IT’S NOT ALL OVER at MG Rover but it soon will be unless the Government takes decisive action to guarantee continued production at Longbridge. The unions are focusing the workers’ demands on trying to revive bail-out deal talks with the Chinese Shanghai Automotive Industry Corporation (SAIC) while protesting at the pitiful levels of redundancy payments currently on the table.
Rover was losing between £20 to £25 million a month before it crashed last week. The Chinese rescue plan, which would have given SAIC 75 per cent of the holding in return for investments that would shift some production to People’s China and enable Rover to develop badly needed new models in Britain, now looks as dead as the dodo.

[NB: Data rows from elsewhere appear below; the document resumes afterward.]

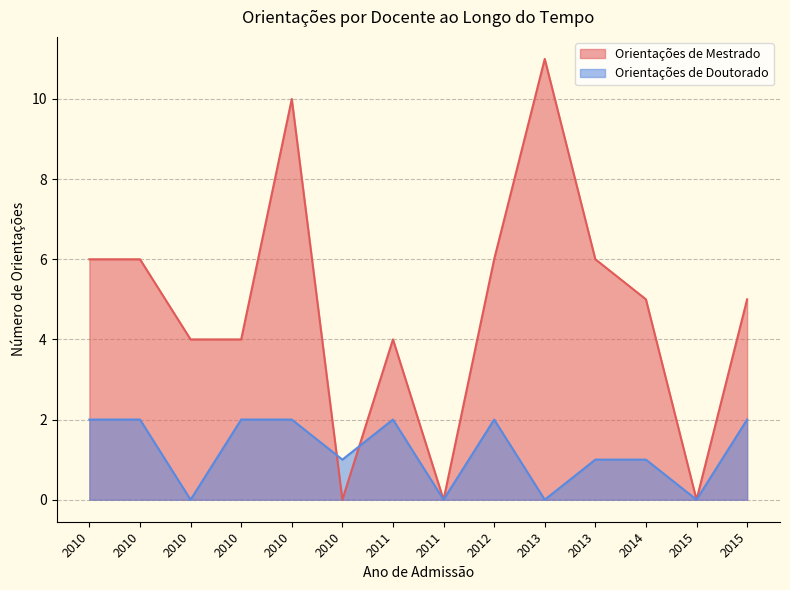

What is the label of the 9th point from the right?

2010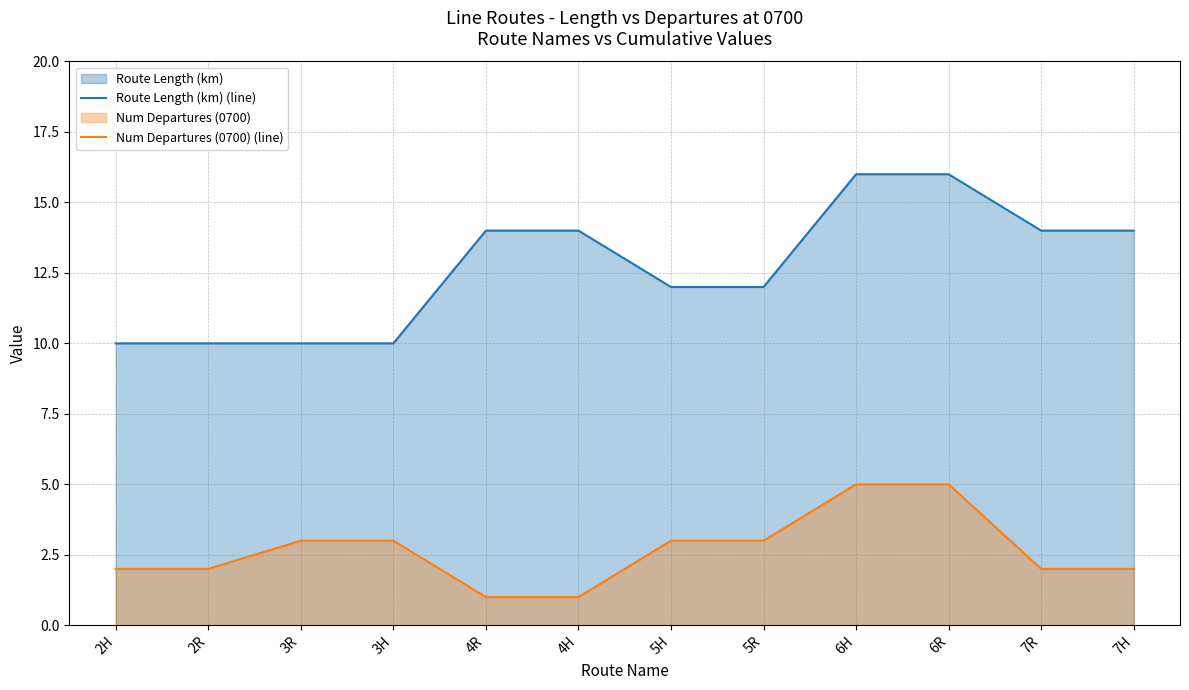

What is the value of the Num Departures (0700) (line) point at the 2nd from the left?

2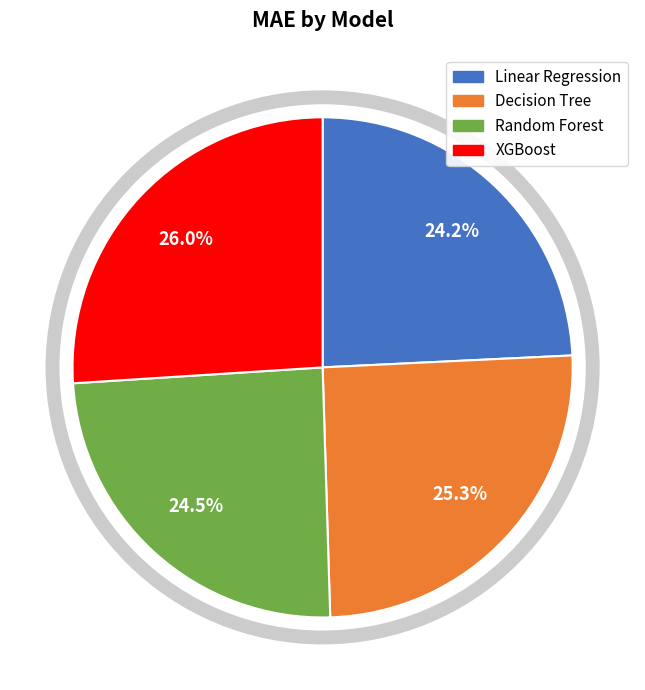

How many slices are in this pie chart?

4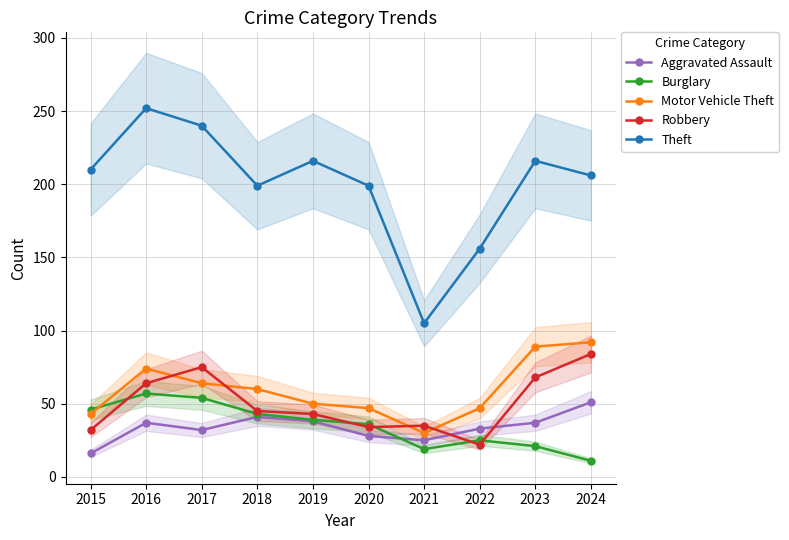

Which series has the largest total across all categories?

Theft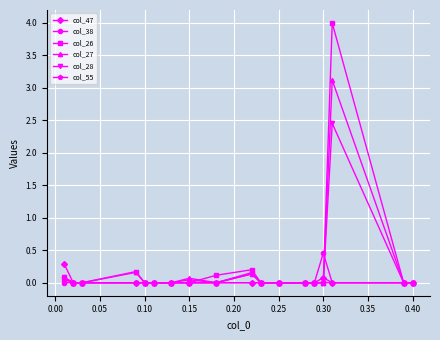

Which series has the largest range (max minus min)?

col_26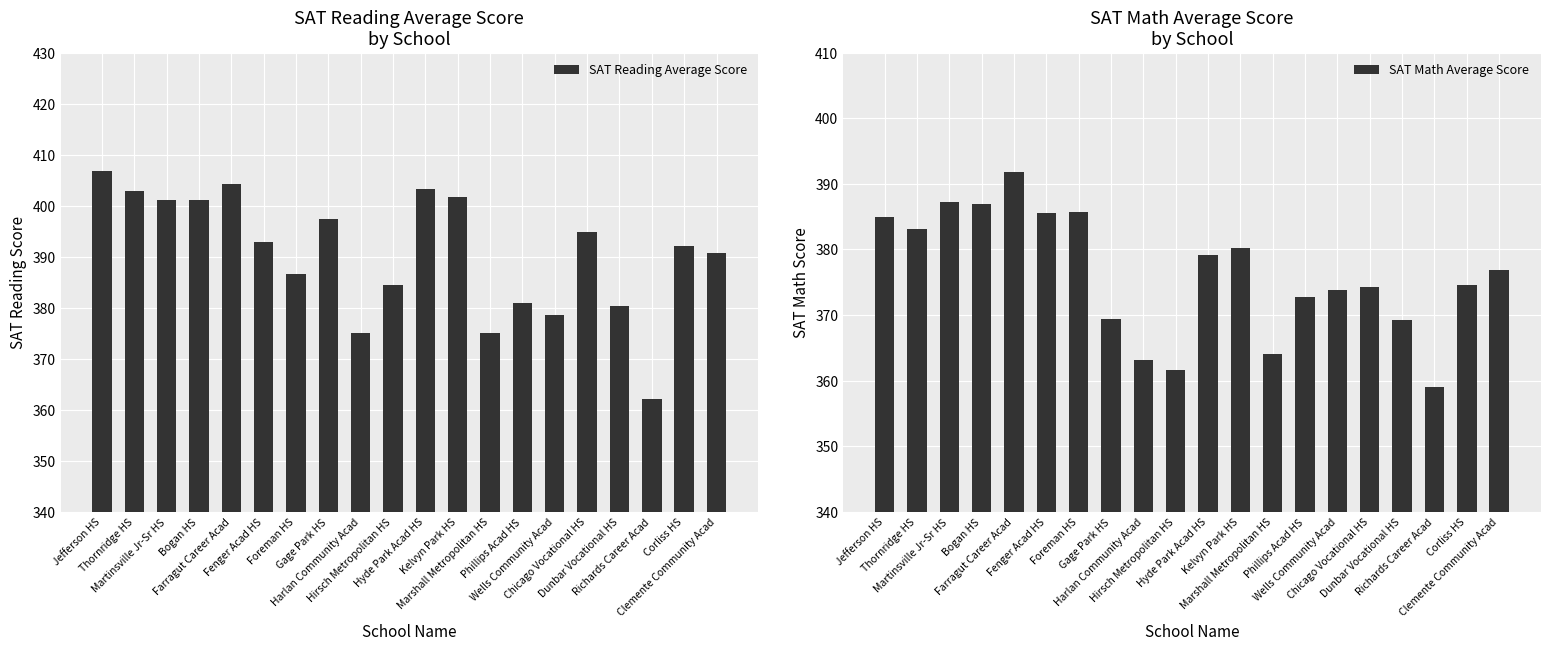

Is it true that SAT Math Average Score equals 208.3 at Harlan Community Acad?

False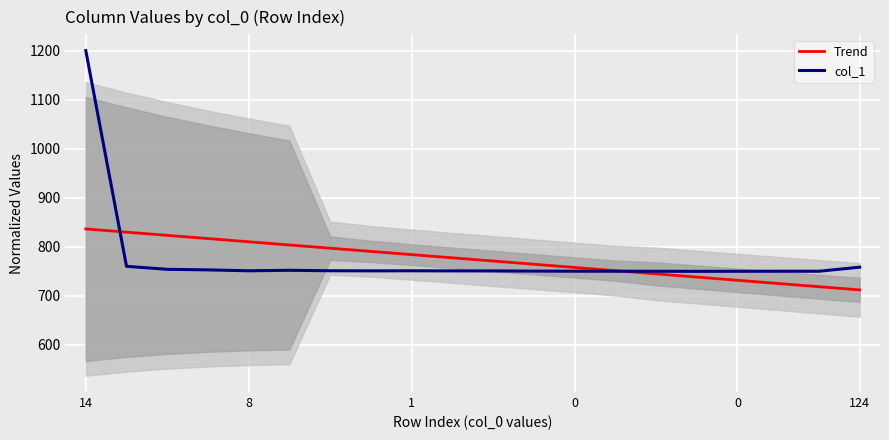

What is the value of the Trend point at the 12th from the left?

764.5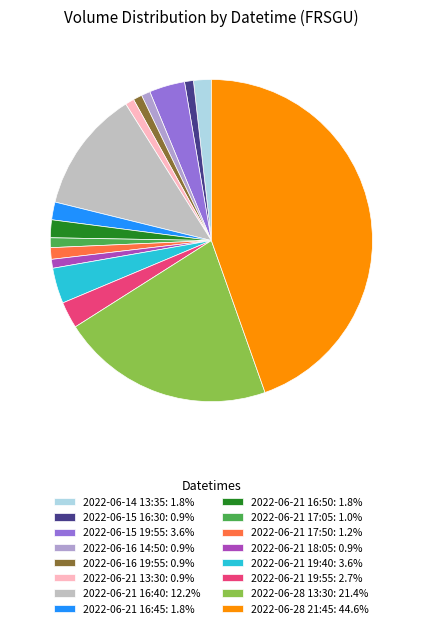

Rank the categories by value from highest to lowest.

2022-06-28 21:45, 2022-06-28 13:30, 2022-06-21 16:40, 2022-06-15 19:55, 2022-06-21 19:40, 2022-06-21 19:55, 2022-06-14 13:35, 2022-06-21 16:45, 2022-06-21 16:50, 2022-06-21 17:50, 2022-06-21 17:05, 2022-06-15 16:30, 2022-06-16 14:50, 2022-06-16 19:55, 2022-06-21 13:30, 2022-06-21 18:05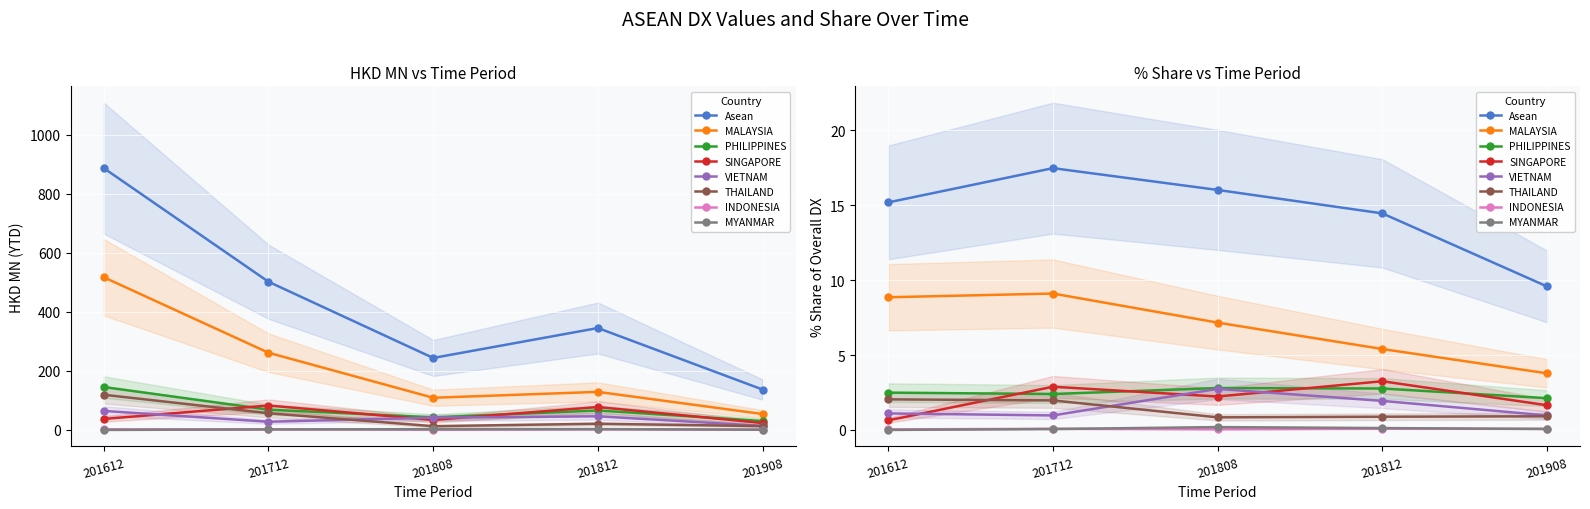

Is the value of 201612 at MALAYSIA greater than the value of 201812 at INDONESIA?

Yes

A massive injection of public money to underwrite the ailing motor works could make it more attractive to SAIC, the Chinese publicly-owned motor manufacturing giant, which pulled out of the deal when it realised that it might have pick up the £400 million bill to cover MG Rover’s pension fund liabilities. But the chances of reviving the talks with SAIC are slim now that Rover’s gone into administration, a form of bankruptcy.
Though the unions are right to concentrate on immediate demands that might save the livelihoods of over 6,000 Midlands workers and a further 20,000 employed by Rover’s suppliers the only solution that can guarantee continued employment at the Longbridge plant is nationalisation. This is what the Labour Government did in 1975 when it effectively nationalised the old British Leyland Motor Corporation to stave off bankruptcy.
British Leyland was once a manufacturing giant owning nearly 40 manufacturing plants across the country. The process of asset-stripping and sell-out began when it was still under state-control and continued after BL was privatised by the Tories in 1988. But everyone who owned Leyland’s, down to the rump MG Rover company which is its direct successor, made fortunes except for the workers who built all the cars.
The vultures who bought the MG Rover Group for £10 five years ago, in another “rescue” operation, milked it for around £160 million to cover their own pay and pension contributions. While there’s pressure to get them to disgorge some of their loot to help the company’s creditors, this is little comfort to the workers who have been told that the most they can expect from redundancy is £280 for each year of service up to a maximum of 12 years.
The capitalists and their “New Labour” apologists claim that private enterprise is for the good of the country and the workers. MG Rover proves that all capitalism is good for is the capitalists themselves. They make their millions out of the labour of others and the workers just get their weekly wage to make a living and leave the factory no better off than when they first clocked in.
Britain’s manufacturing base can only survive through massive re-investment but the capitalist class as a whole see no purpose in diverting their fortunes into this arena when there are much richer pickings to be made through speculation and overseas investment.
Nationalising MG Rover would safeguard production and enable a new public company to resume joint-venture talks with Shanghai Automotive on a realistic basis. But nationalising the plant by itself would not solve the long-term problems of the British manufacturing. Only the nationalisation of the entire motor industry and the entire manufacturing base, including the high-tech aerospace industry can secure a future for the workers.
The restoration of the old public sector as it existed in 1979, including the entire telecom industry would provide millions for the modernisation of our factories, the restoration of the National Health Service and the provision of a decent standard of living for every worker in a country that we are constantly told is the fourth richest in the world.